Three Pillars of Gordian's Drug Discovery Engine
The company currently runs programs in osteoarthritis, MASH, heart failure with preserved ejection fraction, and pulmonary fibrosis - four diseases where clinical trial failure rates are high and the unmet need is massive. What connects them is aging biology. These are not diseases that strike randomly; they accumulate in bodies over time. Gordian's thesis is that the complexity of aging makes standard one-drug-one-trial approaches structurally inadequate, and that only a platform designed for heterogeneity and scale can generate the signal needed to find real targets.
The Pfizer collaboration in January 2026 was the first public signal from a major pharmaceutical company that this thesis has industrial credibility. Gordian is not just a service company - it has its own therapeutic programs - but the collaboration model also means its platform can generate revenue and validation simultaneously. For a company of 40 people taking on the biology of aging, that is a meaningful position to be in.
Francisco describes his ultimate goal in one sentence: "Our ultimate goal is to help people wake up every day, more capable than the one before." His Twitter bio strips it further: "creating time for all of us by curing age related diseases." Ten words. No caveats. At Gordian, that compression is the point - if you cannot say what you are doing in ten words, you have not understood it yet.

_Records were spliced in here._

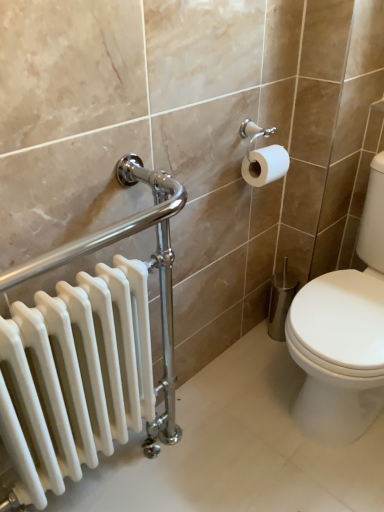
The height and width of the screenshot is (512, 384). Identify the location of free space to the left of white glossy toilet at right. (243, 403).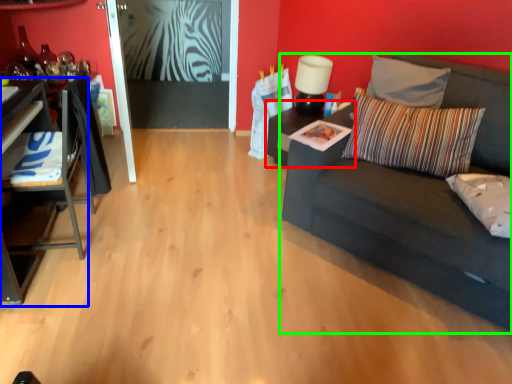
Question: Which object is positioned farthest from table (highlighted by a red box)? Select from table (highlighted by a blue box) and studio couch (highlighted by a green box).

Choices:
 (A) table
 (B) studio couch

Answer: (A)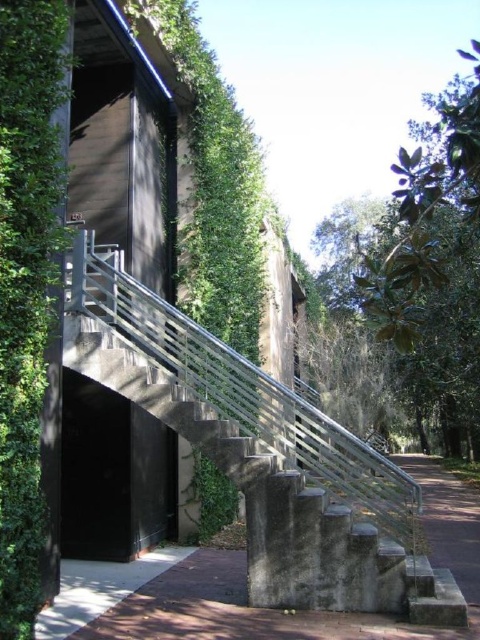
Question: Which of the following is the farthest from the observer?

Choices:
 (A) (456, 595)
 (B) (452, 428)

Answer: (B)

Question: Can you confirm if concrete/stone stairs at center is bigger than green leafy tree at upper right?

Choices:
 (A) yes
 (B) no

Answer: (B)

Question: Does concrete/stone stairs at center lie in front of green leafy tree at upper right?

Choices:
 (A) no
 (B) yes

Answer: (A)

Question: Which of the following is the farthest from the observer?

Choices:
 (A) (297, 496)
 (B) (393, 292)

Answer: (A)

Question: Does concrete/stone stairs at center have a larger size compared to green leafy tree at upper right?

Choices:
 (A) no
 (B) yes

Answer: (A)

At 40 people and growing, Gordian is past the stage where Francisco is building art cars and making reference calls on co-founders. He is - by the team's own cheerful accounting - the "company dad." He was literally the first team member to become a parent. The team that set out to give everyone more time now has someone at the top who is personally acquainted with what having less of it feels like.
The Details That Define Him
Francisco Leport presenting on Gordian's in vivo screening platform - a direct look at how mosaic screening works and why the company believes it changes how drugs for aging get discovered.

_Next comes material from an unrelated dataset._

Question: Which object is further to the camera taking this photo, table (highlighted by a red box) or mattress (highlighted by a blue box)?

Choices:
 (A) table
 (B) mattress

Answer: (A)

▶ Francisco Leport - Gordian Biotechnology: Improving Drug Development Via In Vivo Screening (YouTube)Eight Things Worth Knowing
- Francisco completed his Stanford PhD in experimental neutrino physics at age 24 - working on one of the most esoteric detection experiments in modern physics before pivoting to biotech.
- His mother, Dr. Cristina Rizza, is a retired cardiologist and biotech entrepreneur - science runs in the family, though Francisco took it somewhere she did not predict.
- Before Gordian, he worked at Tesla as a Senior Research Scientist on battery technology for the Model S, reporting up through the company at a time when Elon Musk was directly involved in engineering decisions.
- Gordian's name is a reference to the Gordian Knot - the idea of cutting through impossibly tangled complexity with a single, decisive move. In this case, the knot is aging biology.
- Pythia, Gordian's AI analysis system, is named for the Oracle of Delphi. A machine learning system that predicts which drug targets will work - named for a prophet. The symbolism is intentional.
- The founders vetted their partnership with Noah Wasserman's "The Founder's Dilemmas" questionnaire before going to Burning Man. Both are standard due diligence. The order is unusual.
- Francisco is the "company dad" at Gordian - a title given affectionately because he was the first team member to become a parent. The team that works on giving people more time is led by someone now acutely aware of what that means.